Aslında çoktan "Avrasya Tüneli" ismi hem medyanın hem de halkın diline alışmıştı. Peki biz ne yaptık? Tünelin ismi "Abdülhamit Tüneli" mi olsun "Atatürk Tüneli" mi olsun onu tartıştık. Bir tünel isminde bile ikiye ayrılmayı başardık. Anket sonucunda ne çıktı da tünelin isminin "Avrasya" olmasında karar kılındı onu bilmiyoruz ama ülkede tartışılacak o kadar konu varken biz gittik tünel ismini tartıştık. Enerjimizi boş şeylerle harcamakta üstümüze yok.

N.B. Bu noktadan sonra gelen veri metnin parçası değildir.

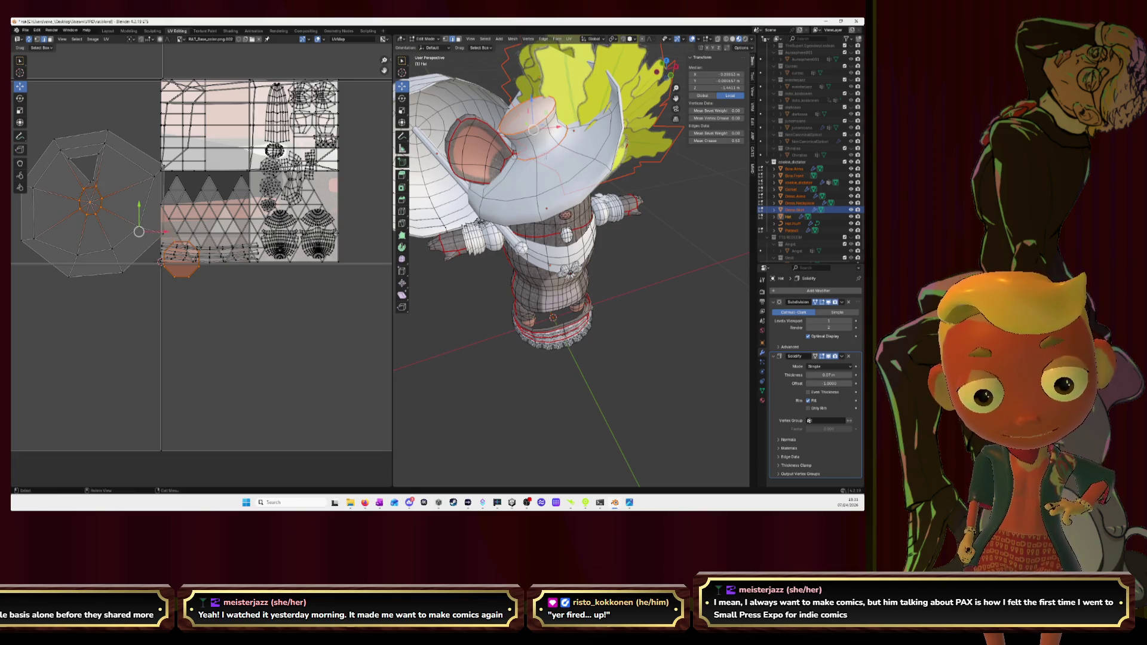
{"action": "key", "text": "alt+a"}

Aslında gelmek istediğim nokta bu tüneller ve ekonomi arasında yaratılan algı. Yaptığımız bu tüneller, yollar, havaalanları ile dünya ekonomisinde esaslı bir yer edineceğimizin hatta edindiğimizin iletişimi yapılıyor. Ben ekonomist değilim ama pazarlama akademisyeni olarak bu işin o kadar kolay olmadığını söylemeden de geçemeyeceğim. Bu söylemler kamuoyunda elbette önemli bir karşılığı var. İletişim açısında bakıldığında Ak Parti'ye çok büyük kazançlar sağlıyor. Yapılan hizmetlerin iletişimi çok stratejik bir şekilde yapılıyor ancak ekonomik açıdan incelendiğinde durumun öyle olmadığı da aşikar.

Başbakan Binali Yıldırım geçtiğimiz günlerde Kayseri'de yaşanan hain terör olayının ardından "Bu saldırılar bizim hızlı trenle buluşmamızı geciktirir ama engelleyemezler. Modern havalimanını geciktirir ama engelleyemezler. Otoyolları yapmamıza engel değiller" açıklaması yaptı. AK Parti iletişim stratejisini çok güzel kurguluyor ve bütün açıklamalarda bu stratejiye uygun olarak yapılıyor. Başbakanın açıklaması da bu iletişim stratejisine uygun bir açıklama. Ak Parti, uzun zamandır iletişimini "Türkiye büyük bir güç olmak için önemli işler yapıyor ancak küresel güçler bunu engellemek için ülkemiz üzerinde türlü oyunlar oynuyor" algısını oluşturmak üzerine kuruyor. Halkımızda da böyle bir inanç olduğu için bu iletişim stratejisi karşılığını çok hızlı buluyor. Evet bu ülke üzerinde yüzyıllardır büyük oyunlar oynanıyor doğru ancak yanlış olan şu ki bu oyunlar köprüler, otoyollar yüzünden oynanmıyor.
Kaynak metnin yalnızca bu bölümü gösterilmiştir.